→ Study text
- - - -

A novel model of human brain development and degeneration proposed by scientists at the University of California, Los Angeles, implicates chinks in the fatty armor that coats the brain's internal wiring in such childhood developmental disorders as autism and attention-deficit/hyperactivity disorder.

From a review of scanned and autopsied brain tissue, the investigators said they unraveled the role of the insulation, called myelin, in these conditions.

Laden with more cholesterol than any other brain component, the sheet of fat encases the spindly nerve-cell extensions called axons, permitting them to carry messages to their neighbors in the safety and security of their shield.

The thicker and heavier the cells' coat, the faster and more effective their communication, said team leader Dr. George Bartzokis, professor of neurology at the David Geffen School of Medicine and director of the UCLA Memory Disorders and Alzheimer's Disease Clinic and the Clinical Core of the UCLA Alzheimer's Disease Research Center.

The pioneering neuroscientist said he discovered that myelin production continues unabated throughout the first four decades of life before peaking and plummeting at age 45.

His latest research portrays the protective shield as the neural system's Achilles' heel, vulnerable to a host of environmental assaults.

"Myelination, a process uniquely elaborated in humans, arguably is the most important and most vulnerable process of brain development as we mature and age," Bartzokis said in an interview. "The effect of all toxins should be examined in this context. At present, this is rarely done."

Without adequate insulation, cells won't connect properly, he said. He came to that conclusion after conducting a series of experiments that showed a breakdown in the sheath can expose the naked wiring beneath and open the gates to an array of neurological and behavioral problems.

- - - -

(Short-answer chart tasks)

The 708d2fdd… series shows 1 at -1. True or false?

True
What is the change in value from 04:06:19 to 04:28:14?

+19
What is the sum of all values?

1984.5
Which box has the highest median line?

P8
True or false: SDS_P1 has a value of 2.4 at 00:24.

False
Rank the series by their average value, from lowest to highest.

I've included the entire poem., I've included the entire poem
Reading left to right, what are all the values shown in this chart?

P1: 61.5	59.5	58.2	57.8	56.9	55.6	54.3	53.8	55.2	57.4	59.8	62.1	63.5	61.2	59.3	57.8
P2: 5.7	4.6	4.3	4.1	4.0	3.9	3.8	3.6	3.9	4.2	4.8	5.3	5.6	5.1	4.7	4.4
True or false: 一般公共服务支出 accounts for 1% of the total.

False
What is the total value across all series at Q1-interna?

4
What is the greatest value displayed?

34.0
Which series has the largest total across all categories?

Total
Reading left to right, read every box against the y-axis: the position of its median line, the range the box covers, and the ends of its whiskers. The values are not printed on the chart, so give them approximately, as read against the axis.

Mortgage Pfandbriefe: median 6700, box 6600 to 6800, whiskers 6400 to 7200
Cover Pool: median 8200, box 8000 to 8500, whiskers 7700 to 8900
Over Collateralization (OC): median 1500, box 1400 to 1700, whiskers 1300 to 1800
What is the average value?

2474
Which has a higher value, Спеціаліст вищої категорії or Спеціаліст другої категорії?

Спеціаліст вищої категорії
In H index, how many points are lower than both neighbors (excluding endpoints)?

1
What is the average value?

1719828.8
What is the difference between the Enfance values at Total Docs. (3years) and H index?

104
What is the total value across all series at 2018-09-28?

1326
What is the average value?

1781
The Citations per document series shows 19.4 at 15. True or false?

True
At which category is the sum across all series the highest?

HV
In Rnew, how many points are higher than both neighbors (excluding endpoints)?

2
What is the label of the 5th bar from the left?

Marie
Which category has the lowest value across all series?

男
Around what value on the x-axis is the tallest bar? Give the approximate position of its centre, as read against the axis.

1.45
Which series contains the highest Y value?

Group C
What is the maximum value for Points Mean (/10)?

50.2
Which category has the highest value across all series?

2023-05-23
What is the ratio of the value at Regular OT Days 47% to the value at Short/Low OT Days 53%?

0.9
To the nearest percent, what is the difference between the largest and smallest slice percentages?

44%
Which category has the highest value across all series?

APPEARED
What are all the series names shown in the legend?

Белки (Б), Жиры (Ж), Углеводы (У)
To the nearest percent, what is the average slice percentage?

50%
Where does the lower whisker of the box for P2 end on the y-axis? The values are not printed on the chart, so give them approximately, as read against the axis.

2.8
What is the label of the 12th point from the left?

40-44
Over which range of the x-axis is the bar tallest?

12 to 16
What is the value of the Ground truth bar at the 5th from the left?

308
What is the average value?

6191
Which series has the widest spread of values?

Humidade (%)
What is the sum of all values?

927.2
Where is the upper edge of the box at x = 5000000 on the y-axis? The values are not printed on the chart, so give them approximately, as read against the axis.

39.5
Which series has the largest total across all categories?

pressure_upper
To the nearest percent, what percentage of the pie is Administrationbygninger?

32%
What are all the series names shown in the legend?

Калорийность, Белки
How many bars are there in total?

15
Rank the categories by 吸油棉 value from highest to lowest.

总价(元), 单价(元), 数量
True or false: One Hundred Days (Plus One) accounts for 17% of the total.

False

- - - -

→ Your goal
Continue the myelin text from its last sentence, keeping to its subject and technical register.

→ Written answer
Bartzokis's hypothesis holds that humans "myelinate" different circuits at various points in life, which could explain the sizeable differences between brain diseases of the young and old.

An early disruption of the process, for instance, may throw for a loop the development of the basic circuits that govern language and social communication, two key impairments in autism, Bartzokis said.

A glitch during the early school years could hamper the ability to process information efficiently and effectively, leading to deficits in attention that characterize ADHD, he said.

Later in life, the result of a malfunction could be Alzheimer's disease, Bartzokis conjectured.

To Bartzokis, the human brain is akin to the high-speed Internet.

"The speed, quality and bandwidth of the connections determine the brain's ability to process information, and all these depend in large part on the insulation that coats the brain's connecting wires," he said.

The findings may explain why developmental disorders leave no calling card in the brain, scientists said.

"There's no dead anything on autopsy," Bartzokis said. "Those brain connections just never developed normally."

The good news about myelination comes in feminine packages: Bartzokis's studies show female brains make better myelin, which could explain why boys are at much greater risk for autism, ADHD and other similarly routed problems.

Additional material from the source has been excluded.